То же Соня проделала с подушкой и наволочкой: подушку отбросила, наволочку вывернула. По полу заскакала вся в зубной пасте плюшевая собачка. Соня подняла её, достала из кармана пакет с ручками, сказала:

− Мама дала! – и торжествующе с вызовом посмотрела на Марину.

− Проваливай же скорее! – Марина жутко боялась – Соня уже нажаловалась маме, раз мама пакет дала. Марина хорохорилась, храбрилась − как перед «смертью».

− Чё пялишься? Простынь снимай.

Соня сняла и простынь, запихнула её в пододеяльник.

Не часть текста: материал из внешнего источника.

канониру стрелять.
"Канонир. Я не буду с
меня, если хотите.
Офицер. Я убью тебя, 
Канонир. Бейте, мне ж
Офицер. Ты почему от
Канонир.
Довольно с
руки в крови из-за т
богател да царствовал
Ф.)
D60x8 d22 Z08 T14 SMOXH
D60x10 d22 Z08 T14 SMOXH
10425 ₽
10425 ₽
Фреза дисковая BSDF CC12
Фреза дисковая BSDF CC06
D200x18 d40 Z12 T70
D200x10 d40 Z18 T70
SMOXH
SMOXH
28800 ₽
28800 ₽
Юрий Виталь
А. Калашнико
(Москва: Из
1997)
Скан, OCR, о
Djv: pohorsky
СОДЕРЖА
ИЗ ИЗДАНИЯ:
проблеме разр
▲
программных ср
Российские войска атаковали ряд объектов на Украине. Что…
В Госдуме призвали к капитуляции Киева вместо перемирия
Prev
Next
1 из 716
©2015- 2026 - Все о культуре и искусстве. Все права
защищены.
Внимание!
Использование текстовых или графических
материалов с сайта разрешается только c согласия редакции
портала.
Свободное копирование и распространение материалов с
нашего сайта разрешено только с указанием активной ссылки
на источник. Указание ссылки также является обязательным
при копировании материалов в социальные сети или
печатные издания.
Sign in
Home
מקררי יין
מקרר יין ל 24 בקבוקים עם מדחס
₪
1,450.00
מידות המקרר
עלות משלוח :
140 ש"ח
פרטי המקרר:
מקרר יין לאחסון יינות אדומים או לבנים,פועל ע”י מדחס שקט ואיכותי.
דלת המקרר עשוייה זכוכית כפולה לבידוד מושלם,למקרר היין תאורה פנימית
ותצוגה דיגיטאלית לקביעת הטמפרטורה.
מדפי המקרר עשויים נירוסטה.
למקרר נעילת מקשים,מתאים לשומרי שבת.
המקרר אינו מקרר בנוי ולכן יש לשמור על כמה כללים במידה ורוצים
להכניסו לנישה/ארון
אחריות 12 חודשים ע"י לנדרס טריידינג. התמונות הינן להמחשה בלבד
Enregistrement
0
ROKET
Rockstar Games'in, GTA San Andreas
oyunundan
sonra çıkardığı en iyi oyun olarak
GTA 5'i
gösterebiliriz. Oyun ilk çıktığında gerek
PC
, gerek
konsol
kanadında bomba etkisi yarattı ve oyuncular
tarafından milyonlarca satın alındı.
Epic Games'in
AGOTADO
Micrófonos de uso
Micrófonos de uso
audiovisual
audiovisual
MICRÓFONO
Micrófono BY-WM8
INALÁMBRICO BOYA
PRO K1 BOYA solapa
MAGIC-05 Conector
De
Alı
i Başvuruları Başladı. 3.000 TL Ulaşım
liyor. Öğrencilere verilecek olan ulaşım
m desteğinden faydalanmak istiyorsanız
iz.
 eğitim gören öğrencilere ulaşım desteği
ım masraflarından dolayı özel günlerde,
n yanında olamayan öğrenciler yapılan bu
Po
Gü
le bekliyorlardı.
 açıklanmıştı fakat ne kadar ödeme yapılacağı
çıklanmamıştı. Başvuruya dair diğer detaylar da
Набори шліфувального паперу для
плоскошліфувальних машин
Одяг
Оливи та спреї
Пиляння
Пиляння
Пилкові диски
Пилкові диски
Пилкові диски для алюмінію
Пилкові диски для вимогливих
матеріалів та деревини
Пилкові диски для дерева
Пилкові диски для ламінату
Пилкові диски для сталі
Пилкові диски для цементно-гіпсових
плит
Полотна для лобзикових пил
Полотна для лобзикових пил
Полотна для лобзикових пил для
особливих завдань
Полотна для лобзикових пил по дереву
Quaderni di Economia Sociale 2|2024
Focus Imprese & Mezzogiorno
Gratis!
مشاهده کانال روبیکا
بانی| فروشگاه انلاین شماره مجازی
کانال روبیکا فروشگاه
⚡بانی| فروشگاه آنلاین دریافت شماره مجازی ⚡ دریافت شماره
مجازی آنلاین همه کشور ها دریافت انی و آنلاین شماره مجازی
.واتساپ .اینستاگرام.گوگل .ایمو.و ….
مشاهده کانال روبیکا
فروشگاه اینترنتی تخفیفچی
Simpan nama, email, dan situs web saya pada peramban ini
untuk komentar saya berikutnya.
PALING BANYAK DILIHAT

− Пока! У меня у дедушки сегодня день рождения. – Соня нажала кнопку, вытянула из чемодана ручку, покатила его к выходу.

− Чтоб ему пусто было! Эй! А одеяло и подушку обратно положить?

− Сама положишь, − сказала вдруг Соня и бросила Марине: − Дура тупая. Лапша!

Варя и Настя (Настя с до этого сидели по кроватям молча, а тут загоготали.

Марина хотела избить, ударить Соню за эти слова, потом она увидела как хищно, выжидающе, в надежде на конфликт, на драку, пялится Настя. Да и Варя тоже хищно раздувает ноздри. Нет! Марина не будет их развлекать. Марина выбежала в коридор, закричала Соне в спину:

− Какое счастье без тебя хоть полдня побыть. Проваливай. Скатертью дорога, желаю деду всего самого плохого!– Марину почему-то потянуло на книжность.

Варя и Настя подбежали к окну. Варя споткнулась о Сонино постельное бельё:

− Блин! – Закричала Варя. − В пасту вляпалась. О! Смотри, Марин: она с мамой о чём-то болтает. О! − Варя отшатнулась от окна: – Мама наверх смотрит, кулаком грозит.

− Да пошла она, − сказала Марина. – Давай, Варюха, тоже, что ли, бельё.

И они с Варей стали снимать с кроватей простыни и пододеяльники, от которых, как казалось, Марине несло гарью…

Какое-то недоброе предчувствие томило Марину в автобусе. Все счастливые, довольные… А она. Ещё с этими пастами и расстройствами из-за Гены забыла, куда грамоту сунула – совсем ума лишилась тогла после финальной игры. Как бы перестать так расстраиваться?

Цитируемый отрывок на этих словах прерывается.